Он закрыл глаза и повторил:
— Я — ничто.
Это было его любимое выражение. И, как всегда, когда он произносил его, меня охватило чувство неловкости и какой-то вины, будто я был причиной тому, что такое почти богоподобное существо, как мой отец, — ничто.
— Рудольф... незадолго до... точнее... за несколько недель... до твоего появления... на свет божий... я вынужден был... по делам... поехать... — С отвращением он отчеканил: — ...во Францию, в Париж...

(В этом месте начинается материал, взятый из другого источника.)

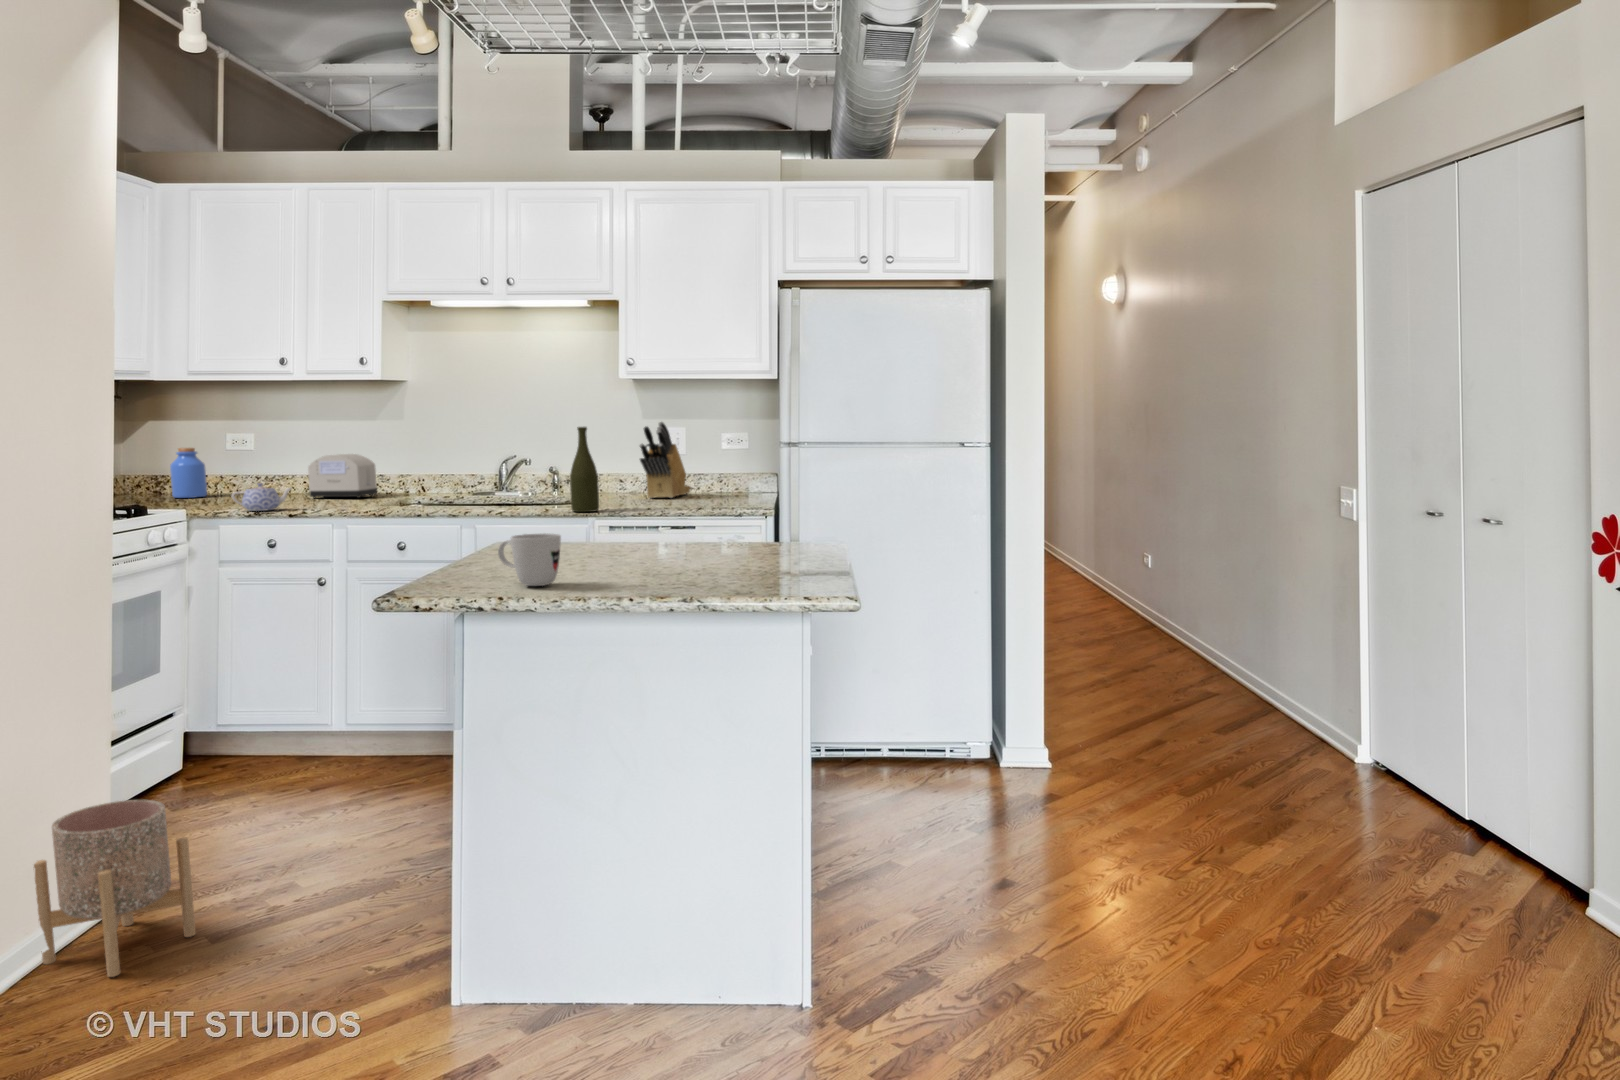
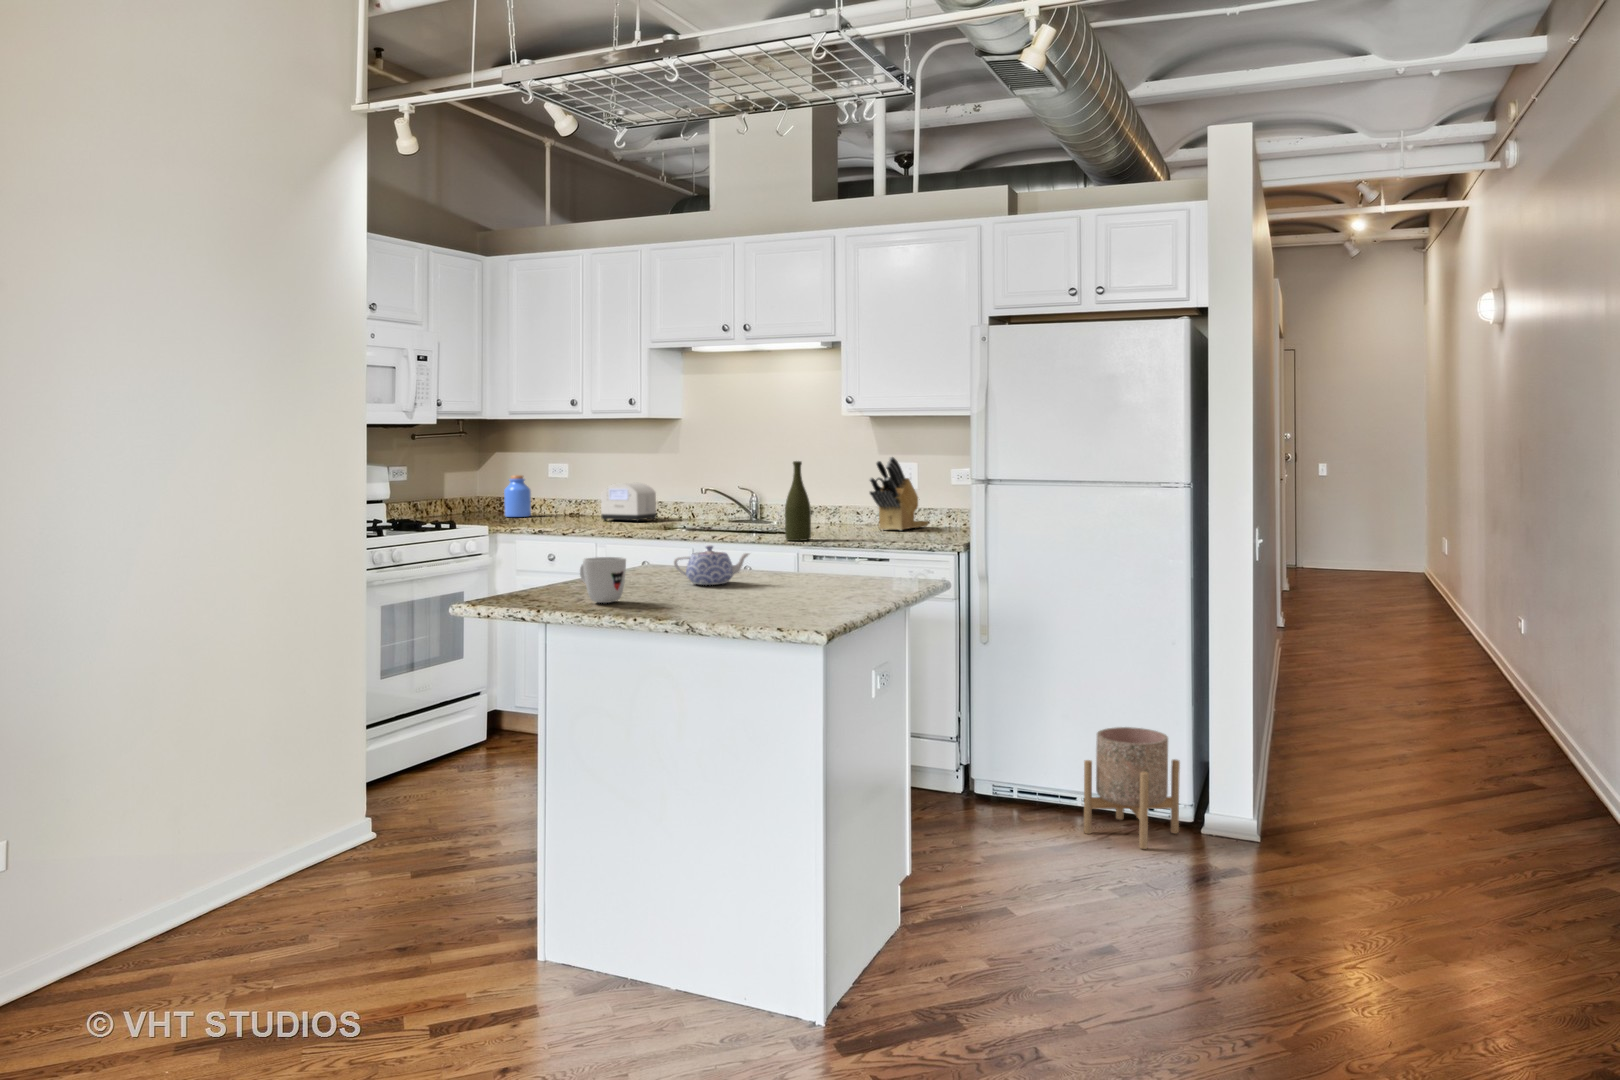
teapot: present [232,483,291,511] -> present [674,546,749,585]
planter: present [34,800,196,977] -> present [1084,727,1180,849]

Он замолчал, снова закрыл глаза, и кровь отхлынула от его лица.
— Париж, Рудольф, — столица всех пороков!
Он вдруг выпрямился на стуле и посмотрел на меня глазами, в которых горела ненависть.
— Ты понимаешь?
Я ничего не понял, но взгляд его вселял в меня такой ужас, что я еле слышно пробормотал:
— Да, отец.
Он снова заговорил приглушенным голосом:
— Бог... в своем гневе... покарал мое тело... и душу.
Его взгляд был устремлен куда-то в пространство.
— Я заразился дурной болезнью, — продолжал он с невероятным отвращением, — я лечился и вылечился... но душа моя не исцелилась. И не должна была исцелиться! — закричал он вдруг.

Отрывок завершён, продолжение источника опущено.